A significant problem I have in this whole discussion is the definition of the goal, what the study authors call "developer productivity." Time to passing unit tests, measured in billable minutes, is obviously quite important in a setting where the goal is to ship features as fast (and, in the case of commercial projects, as economically) as possible. In that case, if you had a few novice developers tasked with churning out a lot of boilerplate code, then "Yay! AI!"
On the other hand if your thinking were a little longer term, and you actually considered the skill growth of your developers to be as valuable as next week's profit margins, maybe you want your team to spend longer manually researching well-known coding patterns and typing them out by hand; this could lead to deeper understanding, better future recall, and improved longer term performance of the developer as a contributor to your enterprise.
This is just one example, but my point is that we could draw opposite conclusions based on whether we are taking a shorter or longer-term view of how we define success. Using or not using AI could be considered equally good, depending on your goals.
Was there bias?
A potential problem with the study was the author's stated goal of using "realistic" coding tasks to measure the effect of AI usage. To this end, they asked the developers themselves to select the tasks.
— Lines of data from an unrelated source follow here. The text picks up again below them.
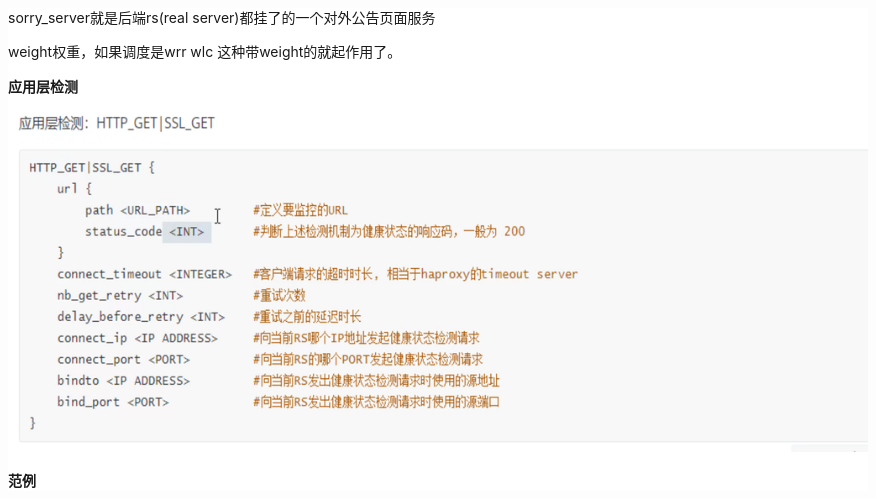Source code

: sorry_server就是后端rs(real server)都挂了的一个对外公告页面服务

weight权重，如果调度是wrr wlc 这种带weight的就起作用了。



**应用层检测**

![image-20241219145132530](4.Keepalived脑裂现像单播通信非抢占式及邮件通知实现.assets/image-20241219145132530.png)



**范例**
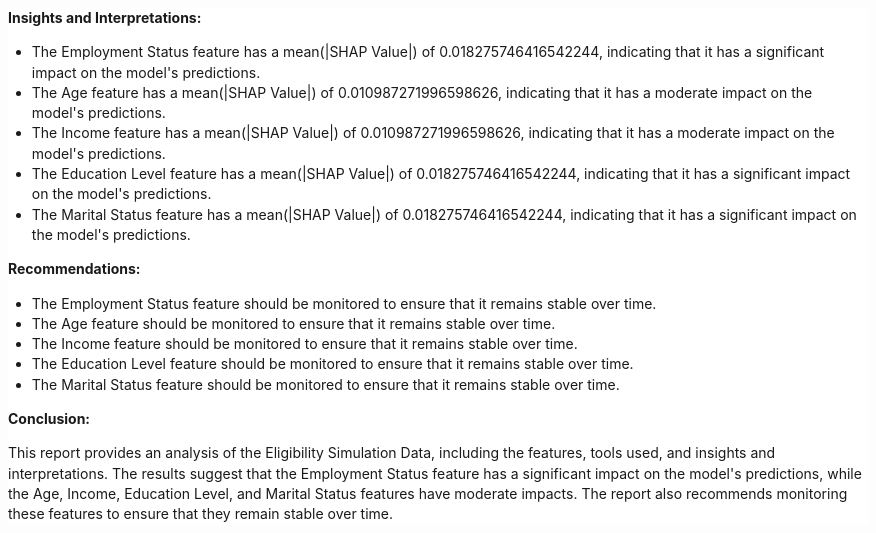 **Insights and Interpretations:**

* The Employment Status feature has a mean(|SHAP Value|) of 0.018275746416542244, indicating that it has a significant impact on the model's predictions.
* The Age feature has a mean(|SHAP Value|) of 0.010987271996598626, indicating that it has a moderate impact on the model's predictions.
* The Income feature has a mean(|SHAP Value|) of 0.010987271996598626, indicating that it has a moderate impact on the model's predictions.
* The Education Level feature has a mean(|SHAP Value|) of 0.018275746416542244, indicating that it has a significant impact on the model's predictions.
* The Marital Status feature has a mean(|SHAP Value|) of 0.018275746416542244, indicating that it has a significant impact on the model's predictions.

**Recommendations:**

* The Employment Status feature should be monitored to ensure that it remains stable over time.
* The Age feature should be monitored to ensure that it remains stable over time.
* The Income feature should be monitored to ensure that it remains stable over time.
* The Education Level feature should be monitored to ensure that it remains stable over time.
* The Marital Status feature should be monitored to ensure that it remains stable over time.

**Conclusion:**

This report provides an analysis of the Eligibility Simulation Data, including the features, tools used, and insights and interpretations. The results suggest that the Employment Status feature has a significant impact on the model's predictions, while the Age, Income, Education Level, and Marital Status features have moderate impacts. The report also recommends monitoring these features to ensure that they remain stable over time.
"Each developer provides a list of real issues in their repository to work on as part of this study. Issues are typically bug reports, feature requests, or work items used to coordinate development. They range from brief problem descriptions to detailed analyses and represent work ranging from minutes to hours."
-- METR, page 5
This, according to at least one of the (only 16) developers who participated in the study, influenced the types of tasks they selected, with the developer giving consideration to how the tasks might be affected by AI usage.
"There was a selection effect in which tasks I submitted to the study. (a) I didn't want to risk getting randomized to "no AI" on tasks that felt sufficiently important or daunting to do without AI assistence. [sic] (b) Neatly packaged and well-scoped tasks felt suitable for the study, large open-ended greenfield stuff felt harder to legibilize, [sic] so I didn't submit those tasks to study even though AI speed up might have been larger"
-- Bloom, R. (@ruben_bloom). (2025, July 11). X.com post. https://x.com/ruben_bloom/status/1943536052037390531
This may or may not have skewed the results to some degree—I genuinely don't know—but it seems odd that in a study that took pains to carefully randomise some things, the pool of tasks for developers to work from was not better protected from possible bias.
What's next?
I'm glad to see work like the METR study being published. Having data to refer to when evaluating claims about the impact of AI on productivity in real-world scenarios is a nice change. But this is a start. It would be useful to go further:
- Does the outcome track based on the experience of the coder with the language and project?
- Does the complexity/creativity of the task have an effect; is AI more or less useful with tasks that are straightforward versus those that are more novel or require creative thinking?
- Is there a tradeoff where the developer benefits less from using AI, even if the work is completed more quickly? For example, when does the developer gain a lower level of understanding of the coding techniques provided by the AI?
Top comments (1)
This is interesting! I'm glad to see studies that are more focused like this come out, too. While I'm curious to see how generative AI models can handle the "everyday" coding task, I'm also curious to know how they would do in solving technical problems. 🪄
Giving an AI a well written story, with clear acceptance criteria can produce different results based on the model (or day of the week, in some cases). I'd like to see something similar for their problem solving ability (or lack thereof?).